> DATA SECTION:
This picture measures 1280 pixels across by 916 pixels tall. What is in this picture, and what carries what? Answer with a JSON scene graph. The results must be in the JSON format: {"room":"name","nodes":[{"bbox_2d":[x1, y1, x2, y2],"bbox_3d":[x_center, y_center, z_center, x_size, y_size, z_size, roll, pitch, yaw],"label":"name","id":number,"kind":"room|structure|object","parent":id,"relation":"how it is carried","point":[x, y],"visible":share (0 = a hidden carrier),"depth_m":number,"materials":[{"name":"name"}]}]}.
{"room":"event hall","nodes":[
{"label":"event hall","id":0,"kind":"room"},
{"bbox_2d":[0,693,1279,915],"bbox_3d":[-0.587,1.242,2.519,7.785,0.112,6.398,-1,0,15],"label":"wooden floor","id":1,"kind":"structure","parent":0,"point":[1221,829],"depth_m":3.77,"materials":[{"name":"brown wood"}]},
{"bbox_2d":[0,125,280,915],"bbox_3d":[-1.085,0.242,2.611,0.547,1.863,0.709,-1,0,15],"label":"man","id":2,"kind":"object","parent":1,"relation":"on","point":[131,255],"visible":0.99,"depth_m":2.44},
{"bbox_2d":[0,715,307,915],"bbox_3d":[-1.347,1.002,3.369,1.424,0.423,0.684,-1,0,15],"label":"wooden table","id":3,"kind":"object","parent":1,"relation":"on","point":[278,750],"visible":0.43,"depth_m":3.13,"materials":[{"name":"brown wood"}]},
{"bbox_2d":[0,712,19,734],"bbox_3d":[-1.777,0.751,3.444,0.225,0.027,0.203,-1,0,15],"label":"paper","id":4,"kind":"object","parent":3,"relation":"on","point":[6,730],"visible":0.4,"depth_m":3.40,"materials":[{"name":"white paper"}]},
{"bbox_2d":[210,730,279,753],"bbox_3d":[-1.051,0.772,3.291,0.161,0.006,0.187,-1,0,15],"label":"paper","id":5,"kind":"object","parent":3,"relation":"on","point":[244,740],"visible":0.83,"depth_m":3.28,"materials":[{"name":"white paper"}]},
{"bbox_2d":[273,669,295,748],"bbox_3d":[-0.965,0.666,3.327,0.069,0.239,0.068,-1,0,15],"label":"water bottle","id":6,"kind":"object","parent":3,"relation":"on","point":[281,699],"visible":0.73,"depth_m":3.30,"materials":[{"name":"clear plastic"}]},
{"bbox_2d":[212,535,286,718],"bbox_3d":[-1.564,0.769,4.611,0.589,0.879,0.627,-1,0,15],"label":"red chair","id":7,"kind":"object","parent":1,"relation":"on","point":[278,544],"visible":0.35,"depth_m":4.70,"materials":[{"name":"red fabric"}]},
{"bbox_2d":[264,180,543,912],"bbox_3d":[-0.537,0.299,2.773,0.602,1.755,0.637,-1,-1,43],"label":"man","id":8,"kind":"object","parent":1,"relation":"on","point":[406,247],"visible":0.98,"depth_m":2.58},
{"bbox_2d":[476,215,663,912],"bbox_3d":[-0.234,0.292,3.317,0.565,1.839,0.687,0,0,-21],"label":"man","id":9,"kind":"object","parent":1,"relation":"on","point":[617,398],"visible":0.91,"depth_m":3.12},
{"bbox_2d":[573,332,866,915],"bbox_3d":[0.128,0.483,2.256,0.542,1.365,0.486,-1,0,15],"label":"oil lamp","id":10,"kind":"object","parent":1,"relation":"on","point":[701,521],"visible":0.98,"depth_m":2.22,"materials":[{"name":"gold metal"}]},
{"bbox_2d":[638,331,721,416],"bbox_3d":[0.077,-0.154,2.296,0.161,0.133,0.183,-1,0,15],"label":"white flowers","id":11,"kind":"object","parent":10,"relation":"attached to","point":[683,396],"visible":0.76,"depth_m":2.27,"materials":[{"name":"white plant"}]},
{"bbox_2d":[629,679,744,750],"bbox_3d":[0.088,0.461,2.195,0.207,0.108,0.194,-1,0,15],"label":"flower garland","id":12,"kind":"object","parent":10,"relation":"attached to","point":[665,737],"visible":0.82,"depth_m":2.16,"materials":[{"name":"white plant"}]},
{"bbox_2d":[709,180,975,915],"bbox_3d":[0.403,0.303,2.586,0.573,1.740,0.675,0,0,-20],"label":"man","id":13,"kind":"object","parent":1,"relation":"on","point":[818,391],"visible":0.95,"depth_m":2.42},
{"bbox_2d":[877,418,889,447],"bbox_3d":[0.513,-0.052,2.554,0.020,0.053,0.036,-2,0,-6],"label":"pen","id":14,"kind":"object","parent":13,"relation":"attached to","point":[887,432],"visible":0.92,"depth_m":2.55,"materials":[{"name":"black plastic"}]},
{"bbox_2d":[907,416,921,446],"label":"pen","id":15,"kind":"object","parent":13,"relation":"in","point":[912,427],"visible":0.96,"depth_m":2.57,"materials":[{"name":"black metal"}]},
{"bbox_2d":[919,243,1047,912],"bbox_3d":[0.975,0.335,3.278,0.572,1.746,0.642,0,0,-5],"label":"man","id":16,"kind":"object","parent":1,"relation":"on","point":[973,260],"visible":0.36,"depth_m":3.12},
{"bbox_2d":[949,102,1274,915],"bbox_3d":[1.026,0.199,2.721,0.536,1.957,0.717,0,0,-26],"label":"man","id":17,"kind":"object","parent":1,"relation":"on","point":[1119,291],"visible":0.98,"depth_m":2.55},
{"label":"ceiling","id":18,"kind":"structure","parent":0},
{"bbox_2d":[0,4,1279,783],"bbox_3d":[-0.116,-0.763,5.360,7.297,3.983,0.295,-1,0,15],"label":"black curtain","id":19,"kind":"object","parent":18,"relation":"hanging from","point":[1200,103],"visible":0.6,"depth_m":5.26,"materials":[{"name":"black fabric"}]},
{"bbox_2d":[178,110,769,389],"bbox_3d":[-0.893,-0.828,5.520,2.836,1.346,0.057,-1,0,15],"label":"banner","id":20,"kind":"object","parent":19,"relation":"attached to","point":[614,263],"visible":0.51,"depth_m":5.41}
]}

* * *

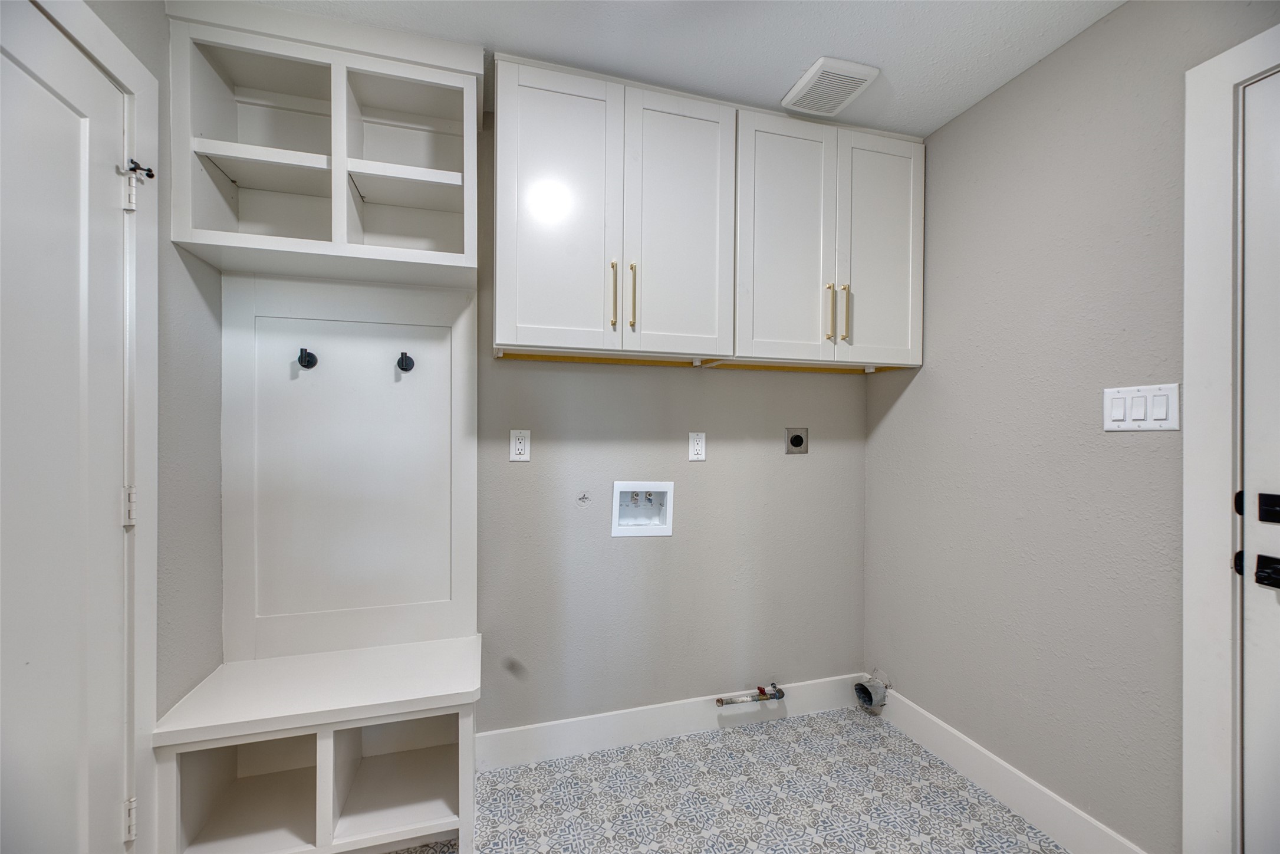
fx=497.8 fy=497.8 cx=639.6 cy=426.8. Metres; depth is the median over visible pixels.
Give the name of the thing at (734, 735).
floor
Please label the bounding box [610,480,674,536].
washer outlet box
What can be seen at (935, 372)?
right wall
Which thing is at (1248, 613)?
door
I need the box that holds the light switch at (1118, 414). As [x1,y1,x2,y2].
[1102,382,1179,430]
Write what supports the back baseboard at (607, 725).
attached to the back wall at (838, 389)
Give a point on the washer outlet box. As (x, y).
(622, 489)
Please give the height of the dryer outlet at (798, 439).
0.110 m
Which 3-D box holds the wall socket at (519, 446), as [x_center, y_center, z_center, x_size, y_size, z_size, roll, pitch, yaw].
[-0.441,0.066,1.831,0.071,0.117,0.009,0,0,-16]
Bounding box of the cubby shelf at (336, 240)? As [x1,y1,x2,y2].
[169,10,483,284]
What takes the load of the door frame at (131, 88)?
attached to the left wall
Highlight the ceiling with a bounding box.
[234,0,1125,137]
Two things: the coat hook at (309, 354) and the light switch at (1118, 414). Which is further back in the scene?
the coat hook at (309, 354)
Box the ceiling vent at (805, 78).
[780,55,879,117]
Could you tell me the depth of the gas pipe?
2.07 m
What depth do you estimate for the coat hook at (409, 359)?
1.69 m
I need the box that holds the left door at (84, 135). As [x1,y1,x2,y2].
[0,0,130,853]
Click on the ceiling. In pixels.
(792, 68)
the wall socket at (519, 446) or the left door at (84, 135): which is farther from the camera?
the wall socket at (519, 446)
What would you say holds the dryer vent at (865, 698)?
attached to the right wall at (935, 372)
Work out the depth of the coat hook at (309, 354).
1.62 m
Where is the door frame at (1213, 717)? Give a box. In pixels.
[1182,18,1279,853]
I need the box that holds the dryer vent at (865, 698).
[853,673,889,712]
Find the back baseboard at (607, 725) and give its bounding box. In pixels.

> EXERCISE BRIEF:
Once you reach the line with "What would you" in the data above, copy it and every line after it exactly, up to and including the line with "Find the back".

> REPLY TO THE EXERCISE:
What would you say holds the dryer vent at (865, 698)?
attached to the right wall at (935, 372)
Work out the depth of the coat hook at (309, 354).
1.62 m
Where is the door frame at (1213, 717)? Give a box. In pixels.
[1182,18,1279,853]
I need the box that holds the dryer vent at (865, 698).
[853,673,889,712]
Find the back baseboard at (607, 725) and give its bounding box. In pixels.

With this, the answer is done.